● What to do: Copy out the lines exactly as they appear, everything from the line with "2026. február" down to the line with "2025. március", both of those included.

++++ Data shown ++++

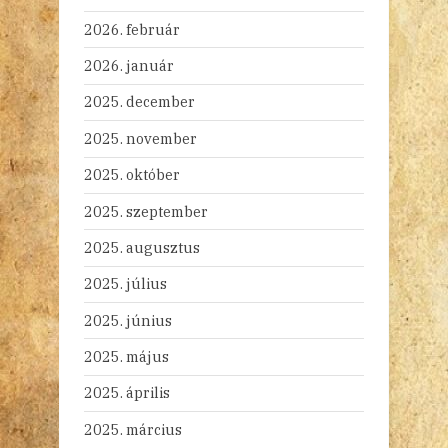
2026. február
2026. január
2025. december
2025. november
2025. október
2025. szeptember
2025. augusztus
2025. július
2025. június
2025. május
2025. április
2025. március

++++
++++ Data shown ++++

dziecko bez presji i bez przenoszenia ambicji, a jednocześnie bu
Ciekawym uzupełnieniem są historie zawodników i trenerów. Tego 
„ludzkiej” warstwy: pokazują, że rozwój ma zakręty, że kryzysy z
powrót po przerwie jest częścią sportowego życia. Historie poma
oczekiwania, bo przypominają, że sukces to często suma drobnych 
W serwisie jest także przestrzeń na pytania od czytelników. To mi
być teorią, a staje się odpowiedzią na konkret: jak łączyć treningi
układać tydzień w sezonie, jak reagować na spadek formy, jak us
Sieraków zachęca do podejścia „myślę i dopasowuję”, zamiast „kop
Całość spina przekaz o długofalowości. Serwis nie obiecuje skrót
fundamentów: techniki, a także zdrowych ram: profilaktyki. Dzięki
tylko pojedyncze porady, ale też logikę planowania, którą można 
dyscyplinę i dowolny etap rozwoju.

++++
++++ Data shown ++++

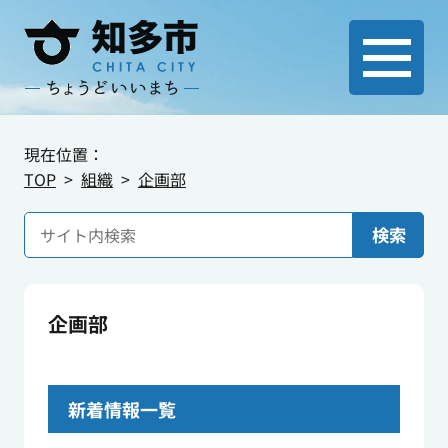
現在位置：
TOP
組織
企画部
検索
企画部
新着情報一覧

++++

● Response to this exercise:
2026. február
2026. január
2025. december
2025. november
2025. október
2025. szeptember
2025. augusztus
2025. július
2025. június
2025. május
2025. április
2025. március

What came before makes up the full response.